The border regime, in short, is forced to adapt because of the actions of people. This includes organized and visible, expressly “political” acts by people with and without papers (the numerous demonstrations, protests, hunger strikes, vigils and marches). But more often it includes daily strategies of invisible non-subordination and quiet evasion carried out by people who refuse to allow borders to stop them from moving. It is the people maintaining safe houses in towns and cities on travel routes across the continent; the WhatsApp groups that share information on the best routes for travel; the routines of sharing resources and information that take places across the jungles of Europe, that make such places crucial resources for the people living there, and a problem for the border regime.
Such actions often create moments or spaces of autonomy from a system designed to stop them. Whether created by force or by choice, these spaces or moments are a problem for that system — because they are subversive. They enable people’s continued “inappropriate” or unauthorized movement. They facilitate peoples’ “escape” from control. In that, they amount to a creative force that continually reshapes a border regime that seeks to capture and discipline it. They are strategies, not of getting by within the system, but getting by outside of it.
The Politics of Everyday Subversion
In the necessary invisibility of these actions, the people carrying out these quiet evasions do not constitute themselves as a social movement in the traditional sense. There is nothing to see, no audience to address. Often this part of the struggle for free movement is not even seen as a practice of politics. Generally, people think of politics as an intentional and collective power-play in the public realm, and these actions are neither (or rarely) collective or public.
Even the intent to bring about political change is missing. People do not come to Calais or Athens to make a political statement, after all — they come to keep moving. Any political change is, to a large degree unintended. All this makes it hard to think of migrants’ mobility as inherently political, if what we think of as political is intentional activity. And yet, these actions make demands, and are the driving force behind structural change in the border regime.
What this means is that there is an additional challenge for — and an additional border within — the social movement for free mobility. It is the way we perceive what is political and important about this struggle. These everyday acts of escape are often less valued than the more expressly “political” parts of this movement. They often go unrecognized as resistance by the movement itself, and by those who view and comment on it. This weakens the movement.

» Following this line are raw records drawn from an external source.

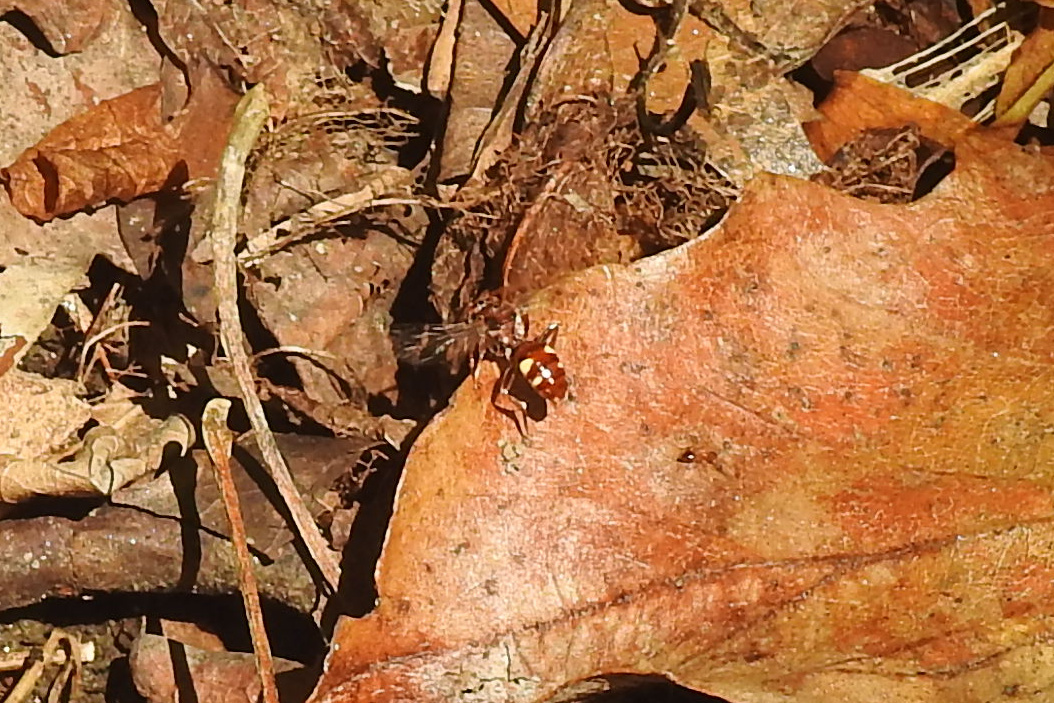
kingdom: Animalia
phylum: Arthropoda
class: Insecta
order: Hymenoptera
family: Apidae
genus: Nomada
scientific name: Nomada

Behind all the headline-grabbing actions are all those numerous micro-resistances and everyday, even mundane, subversions. We need to better recognize that struggles for the freedom of movement take place at the everyday level of life-making, as well as in the “big-P” political actions of demonstrations and press statements.
Borders are changing, shattering into a kaleidoscope of different effects, and posing numerous challenges for struggles for the freedom of movement. But these struggle are taking place all around us, not just in places like Calais, but right on our front door. The struggle for the freedom of movement is not planned for the future. It is happening right now.
Natasha King is an author and activist who has been involved in autonomy and freedom of movement struggles for the last decade. She received her PhD from the University of Nottingham in 2014. Her latest Book, No Borders: The Politics of Immigration Control and Resistance (Zed, 2016), was included in the Verso top-five essential reading list on the changing role of borders.